Finalement tout ça c’est un peu la base de la culture Hiphop…
Pour moi le Hiphop c’est surtout dans la tête, c’est des trucs que tu vis, c’est une démarche. Un état d’esprit qui pour moi est de s’amuser, de faire réfléchir, d’être positif, d’être dans une sorte de combat volontariste… ce n’est pas de l’entrepreneuriat, je pense que c’est aussi ça qui a bouffé le Hiphop, faut faire des sous, etc. Pour moi c’est plus être volontaire, vouloir changer les choses, mais positivement avec notre musique. Et puis surtout c’est ouvert à tout le monde, tu n’as pas besoin de connaître le solfège ou autre, si t’as un truc à dire tu peux t’exprimer. C’est ça pour moi être Hiphop, tu peux, tout le monde peut… C’est exister en fait, c’est ça le véritable esprit du Hiphop pour moi. Faire exister un truc qui ne devrait pas exister et qui en plus existe sans moyens. Là on a des musiciens et tout, mais s’il fallait le faire a capella on le ferait comme ça et on l’a fait plein de fois. C’est un truc spontané… Mais je ne veux pas qu’on me prenne pour un théoricien du rap, surtout pas. Pour moi la définition elle est intéressante à partir du moment où chacun a sa définition. Chacun a son truc et c’est ça qui fait que c’est très fort.

Et pour terminer, comme tu es sur le site repreZent.ch, est-ce que tu penses que ça veut encore dire quelque chose repreZenter de nos jours ?

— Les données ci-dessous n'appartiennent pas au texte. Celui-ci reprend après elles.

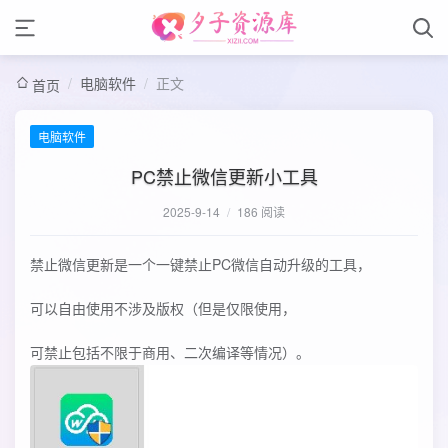
/
电脑软件
/
正文
首页
电脑软件
PC禁止微信更新小工具
2025-9-14
/
186 阅读
禁止微信更新是一个一键禁止PC微信自动升级的工具，
可以自由使用不涉及版权（但是仅限使用，
可禁止包括不限于商用、二次编译等情况）。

En tout cas pour moi ça veut toujours dire quelque chose ! C’est encore et toujours ce truc d’exister pour moi, on parle des choses qui sont mises sous silence. Donc repreZent, là j’ai mon porte-voix, mon micro, ma poska… et je vais dire les choses parce que je me sens pas tout seul, je me sens soutenu. Derrière moi il y a tous ceux qui font que je suis là où j’en suis. Donc je suis aussi leur voix, celle des sans voix. Moi quand je fais une chanson qui parle du Rwanda pour moi c’est repreZent… c’est repreZent… sinon on n’en entendrait pas parler.